* [Assignment] Restate word for word the lines of the records below, starting at the line that contains "### Code Signing Setup" and ending at the line that contains "Keystore not found", with both of those lines included and nothing else.

* [Input data]

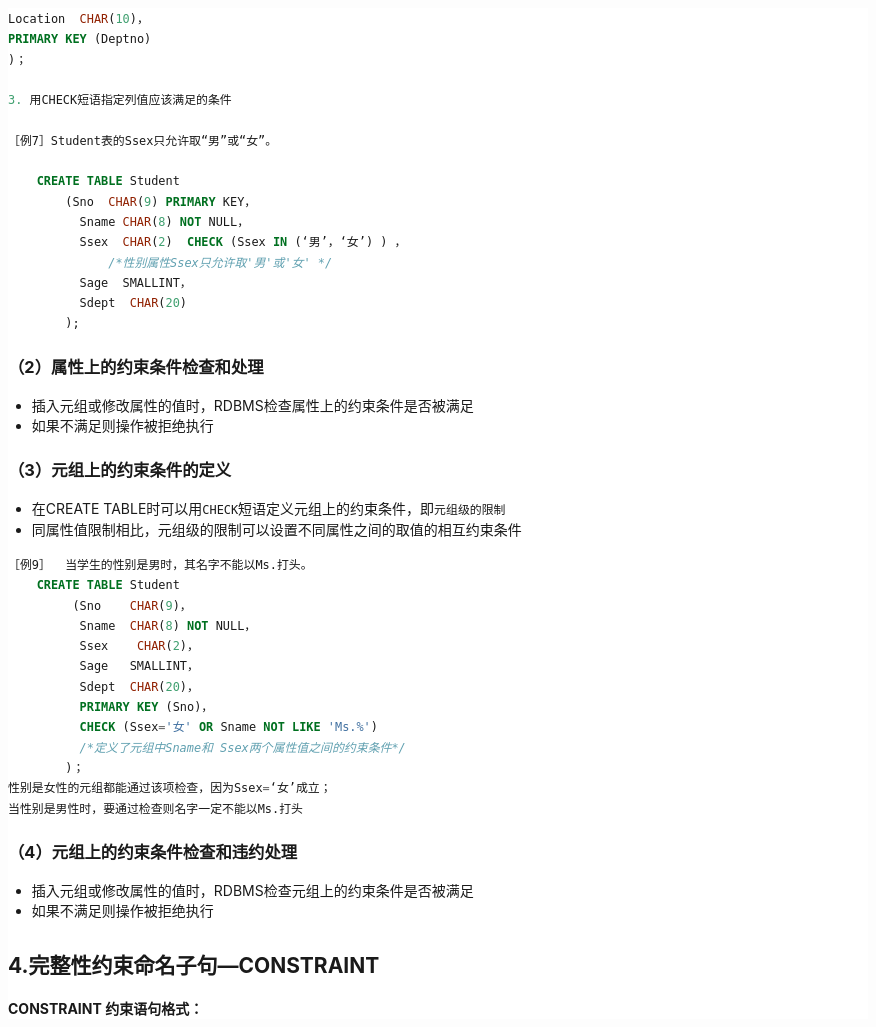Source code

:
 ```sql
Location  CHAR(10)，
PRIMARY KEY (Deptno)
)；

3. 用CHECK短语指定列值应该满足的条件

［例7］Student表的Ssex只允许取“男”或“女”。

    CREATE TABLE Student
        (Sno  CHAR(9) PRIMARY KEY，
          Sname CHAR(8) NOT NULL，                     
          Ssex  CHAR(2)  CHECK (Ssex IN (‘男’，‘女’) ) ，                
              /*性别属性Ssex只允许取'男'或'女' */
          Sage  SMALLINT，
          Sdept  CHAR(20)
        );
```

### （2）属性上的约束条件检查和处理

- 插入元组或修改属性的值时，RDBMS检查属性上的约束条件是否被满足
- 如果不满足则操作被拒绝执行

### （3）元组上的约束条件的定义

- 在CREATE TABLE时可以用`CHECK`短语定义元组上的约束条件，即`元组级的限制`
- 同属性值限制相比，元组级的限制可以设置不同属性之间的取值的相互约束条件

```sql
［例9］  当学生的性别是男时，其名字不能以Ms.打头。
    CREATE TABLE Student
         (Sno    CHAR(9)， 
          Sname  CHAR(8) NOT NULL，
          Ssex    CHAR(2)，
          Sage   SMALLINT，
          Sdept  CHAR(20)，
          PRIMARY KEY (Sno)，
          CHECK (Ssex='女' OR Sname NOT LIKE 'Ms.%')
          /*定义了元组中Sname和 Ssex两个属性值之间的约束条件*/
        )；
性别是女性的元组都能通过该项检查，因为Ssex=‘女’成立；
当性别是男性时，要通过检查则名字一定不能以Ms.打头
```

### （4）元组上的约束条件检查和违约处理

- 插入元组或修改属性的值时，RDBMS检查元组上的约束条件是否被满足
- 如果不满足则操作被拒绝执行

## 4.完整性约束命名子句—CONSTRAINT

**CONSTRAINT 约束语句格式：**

---

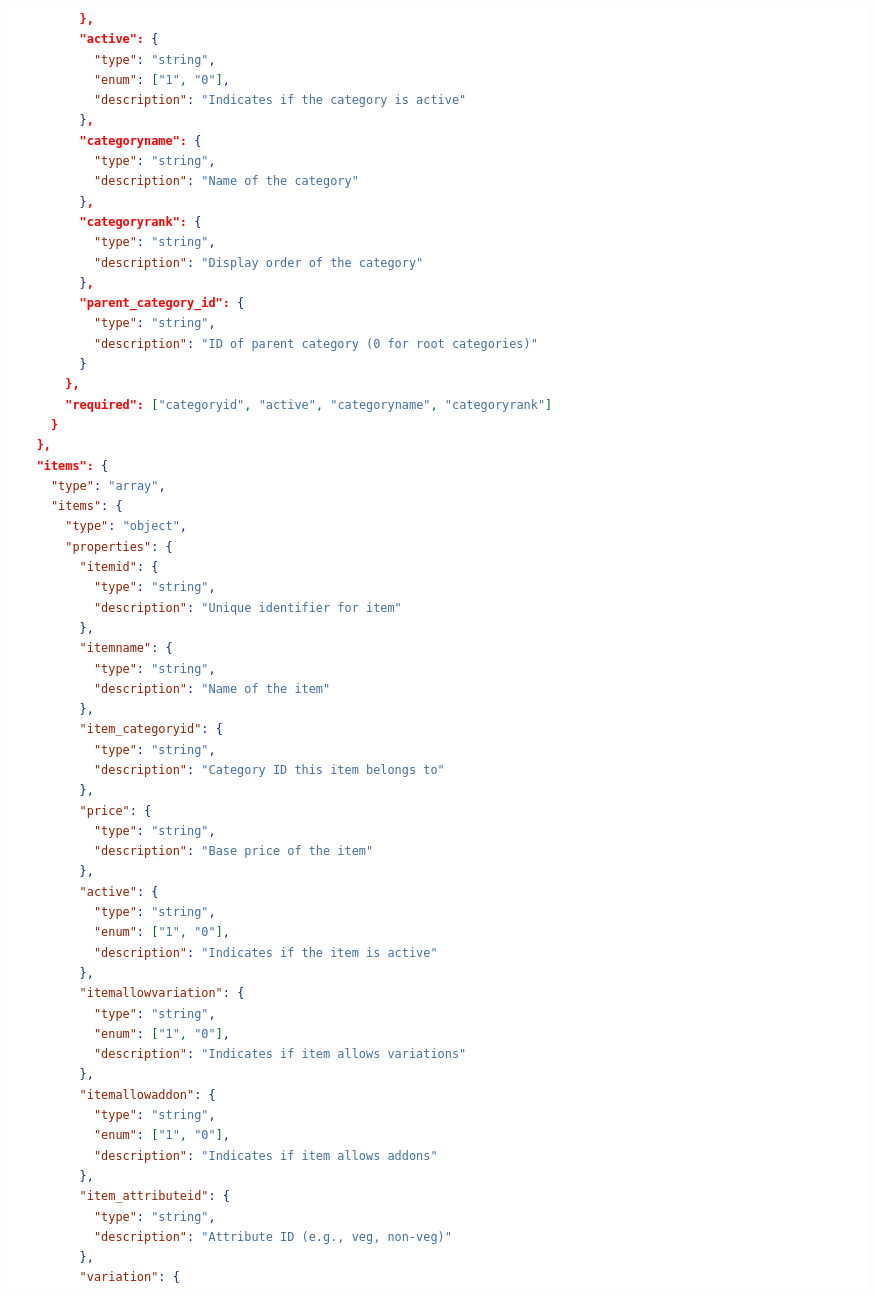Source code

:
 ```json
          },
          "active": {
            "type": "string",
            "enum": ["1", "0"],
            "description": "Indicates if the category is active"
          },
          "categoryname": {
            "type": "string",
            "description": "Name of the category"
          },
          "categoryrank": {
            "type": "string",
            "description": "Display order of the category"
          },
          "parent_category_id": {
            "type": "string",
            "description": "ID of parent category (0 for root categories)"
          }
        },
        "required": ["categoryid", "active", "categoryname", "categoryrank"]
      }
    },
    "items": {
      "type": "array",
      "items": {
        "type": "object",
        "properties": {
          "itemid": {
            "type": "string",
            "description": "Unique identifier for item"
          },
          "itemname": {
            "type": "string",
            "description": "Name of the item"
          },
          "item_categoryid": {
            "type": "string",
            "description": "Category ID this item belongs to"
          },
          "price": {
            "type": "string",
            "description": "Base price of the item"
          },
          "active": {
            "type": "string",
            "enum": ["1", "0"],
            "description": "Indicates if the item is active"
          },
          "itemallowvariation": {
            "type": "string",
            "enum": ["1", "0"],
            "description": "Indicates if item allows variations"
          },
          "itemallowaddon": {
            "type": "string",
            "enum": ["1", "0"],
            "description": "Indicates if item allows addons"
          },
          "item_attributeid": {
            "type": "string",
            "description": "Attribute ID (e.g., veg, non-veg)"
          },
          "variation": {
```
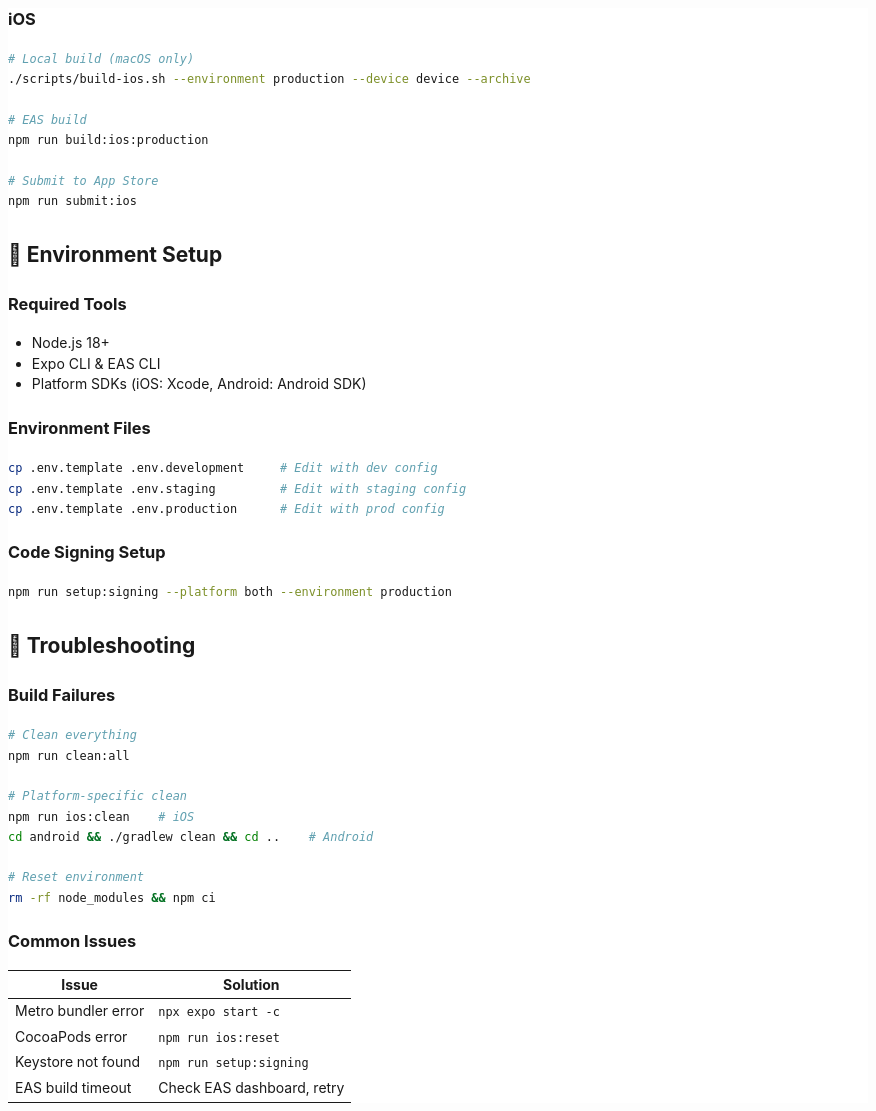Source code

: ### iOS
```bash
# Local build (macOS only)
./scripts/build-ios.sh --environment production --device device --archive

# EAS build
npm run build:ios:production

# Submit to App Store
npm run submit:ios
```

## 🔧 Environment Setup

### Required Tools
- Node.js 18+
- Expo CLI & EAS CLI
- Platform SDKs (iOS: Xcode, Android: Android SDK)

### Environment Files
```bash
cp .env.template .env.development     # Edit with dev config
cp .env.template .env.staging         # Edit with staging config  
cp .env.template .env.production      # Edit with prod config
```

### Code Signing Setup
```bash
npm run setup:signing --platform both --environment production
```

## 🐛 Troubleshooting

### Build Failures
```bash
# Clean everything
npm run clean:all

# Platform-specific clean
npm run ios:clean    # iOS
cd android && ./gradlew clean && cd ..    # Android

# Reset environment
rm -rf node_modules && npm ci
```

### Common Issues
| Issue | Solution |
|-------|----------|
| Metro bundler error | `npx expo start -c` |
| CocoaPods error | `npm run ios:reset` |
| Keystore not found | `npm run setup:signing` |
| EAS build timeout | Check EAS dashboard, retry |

* [Solution]
### Code Signing Setup
```bash
npm run setup:signing --platform both --environment production
```

## 🐛 Troubleshooting

### Build Failures
```bash
# Clean everything
npm run clean:all

# Platform-specific clean
npm run ios:clean    # iOS
cd android && ./gradlew clean && cd ..    # Android

# Reset environment
rm -rf node_modules && npm ci
```

### Common Issues
| Issue | Solution |
|-------|----------|
| Metro bundler error | `npx expo start -c` |
| CocoaPods error | `npm run ios:reset` |
| Keystore not found | `npm run setup:signing` |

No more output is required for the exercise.